- [Brief]:
Print the text of every row below without any changes, and leave out the pictures.

□ □ □

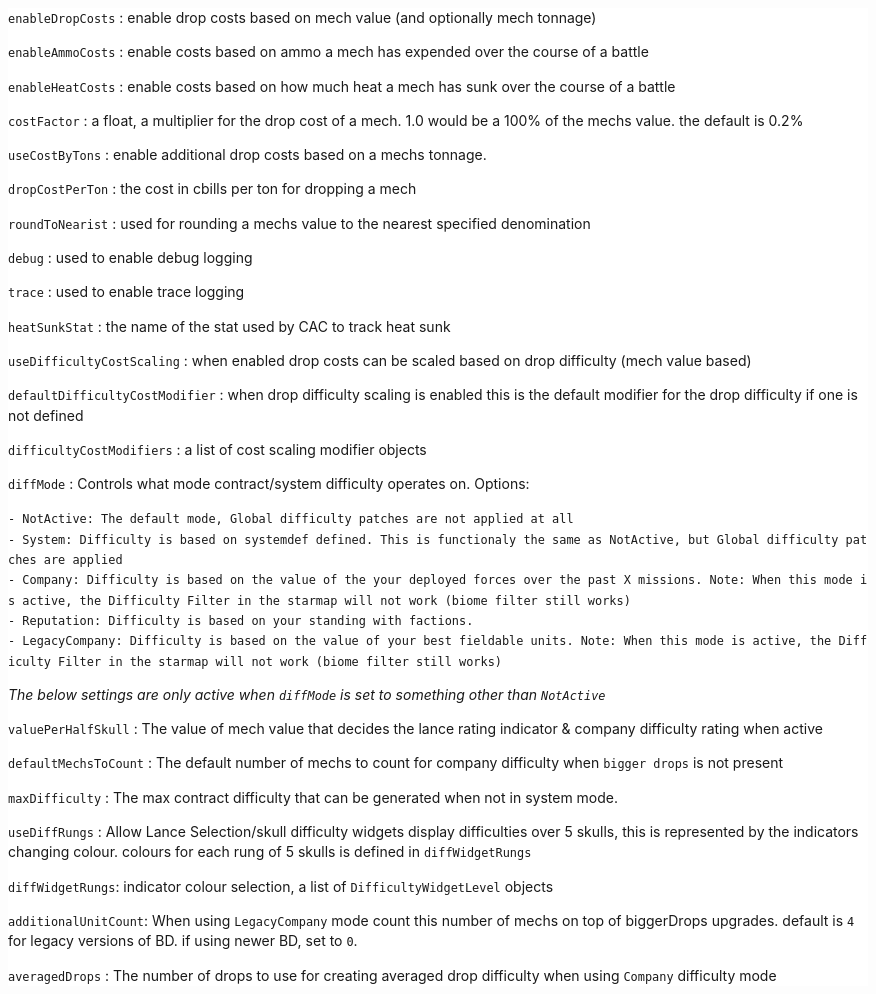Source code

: `enableDropCosts` : enable drop costs based on mech value (and optionally mech tonnage)

`enableAmmoCosts` : enable costs based on ammo a mech has expended over the course of a battle

`enableHeatCosts` : enable costs based on how much heat a mech has sunk over the course of a battle

`costFactor` : a float, a multiplier for the drop cost of a mech. 1.0 would be a 100% of the mechs value. the default is 0.2%

`useCostByTons` : enable additional drop costs based on a mechs tonnage.

`dropCostPerTon` : the cost in cbills per ton for dropping a mech

`roundToNearist` : used for rounding a mechs value to the nearest specified denomination

`debug` : used to enable debug logging

`trace` : used to enable trace logging

`heatSunkStat` : the name of the stat used by CAC to track heat sunk

`useDifficultyCostScaling` : when enabled drop costs can be scaled based on drop difficulty (mech value based)

`defaultDifficultyCostModifier` : when drop difficulty scaling is enabled this is the default modifier for the drop difficulty if one is not defined

`difficultyCostModifiers` : a list of cost scaling modifier objects

`diffMode` : Controls what mode contract/system difficulty operates on. Options:

    - NotActive: The default mode, Global difficulty patches are not applied at all
    - System: Difficulty is based on systemdef defined. This is functionaly the same as NotActive, but Global difficulty patches are applied
    - Company: Difficulty is based on the value of the your deployed forces over the past X missions. Note: When this mode is active, the Difficulty Filter in the starmap will not work (biome filter still works)
    - Reputation: Difficulty is based on your standing with factions. 
    - LegacyCompany: Difficulty is based on the value of your best fieldable units. Note: When this mode is active, the Difficulty Filter in the starmap will not work (biome filter still works)

*The below settings are only active when `diffMode` is set to something other than `NotActive`*

`valuePerHalfSkull` : The value of mech value that decides the lance rating indicator & company difficulty rating when active

`defaultMechsToCount` : The default number of mechs to count for company difficulty when `bigger drops` is not present

`maxDifficulty` : The max contract difficulty that can be generated when not in system mode.

`useDiffRungs` : Allow Lance Selection/skull difficulty widgets display difficulties over 5 skulls, this is represented by the indicators changing colour. colours for each rung of 5 skulls is defined in `diffWidgetRungs`

`diffWidgetRungs`: indicator colour selection, a list of `DifficultyWidgetLevel` objects

`additionalUnitCount`: When using `LegacyCompany` mode count this number of mechs on top of biggerDrops upgrades. default is `4` for legacy versions of BD. if using newer BD, set to `0`.

`averagedDrops` : The number of drops to use for creating averaged drop difficulty when using `Company` difficulty mode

□ □ □

- [Written response]:
Source code

: `enableDropCosts` : enable drop costs based on mech value (and optionally mech tonnage)

`enableAmmoCosts` : enable costs based on ammo a mech has expended over the course of a battle

`enableHeatCosts` : enable costs based on how much heat a mech has sunk over the course of a battle

`costFactor` : a float, a multiplier for the drop cost of a mech. 1.0 would be a 100% of the mechs value. the default is 0.2%

`useCostByTons` : enable additional drop costs based on a mechs tonnage.

`dropCostPerTon` : the cost in cbills per ton for dropping a mech

`roundToNearist` : used for rounding a mechs value to the nearest specified denomination

`debug` : used to enable debug logging

`trace` : used to enable trace logging

`heatSunkStat` : the name of the stat used by CAC to track heat sunk

`useDifficultyCostScaling` : when enabled drop costs can be scaled based on drop difficulty (mech value based)

`defaultDifficultyCostModifier` : when drop difficulty scaling is enabled this is the default modifier for the drop difficulty if one is not defined

`difficultyCostModifiers` : a list of cost scaling modifier objects

`diffMode` : Controls what mode contract/system difficulty operates on. Options:

    - NotActive: The default mode, Global difficulty patches are not applied at all
    - System: Difficulty is based on systemdef defined. This is functionaly the same as NotActive, but Global difficulty patches are applied
    - Company: Difficulty is based on the value of the your deployed forces over the past X missions. Note: When this mode is active, the Difficulty Filter in the starmap will not work (biome filter still works)
    - Reputation: Difficulty is based on your standing with factions. 
    - LegacyCompany: Difficulty is based on the value of your best fieldable units. Note: When this mode is active, the Difficulty Filter in the starmap will not work (biome filter still works)

*The below settings are only active when `diffMode` is set to something other than `NotActive`*

`valuePerHalfSkull` : The value of mech value that decides the lance rating indicator & company difficulty rating when active

`defaultMechsToCount` : The default number of mechs to count for company difficulty when `bigger drops` is not present

`maxDifficulty` : The max contract difficulty that can be generated when not in system mode.

`useDiffRungs` : Allow Lance Selection/skull difficulty widgets display difficulties over 5 skulls, this is represented by the indicators changing colour. colours for each rung of 5 skulls is defined in `diffWidgetRungs`

`diffWidgetRungs`: indicator colour selection, a list of `DifficultyWidgetLevel` objects

`additionalUnitCount`: When using `LegacyCompany` mode count this number of mechs on top of biggerDrops upgrades. default is `4` for legacy versions of BD. if using newer BD, set to `0`.

`averagedDrops` : The number of drops to use for creating averaged drop difficulty when using `Company` difficulty mode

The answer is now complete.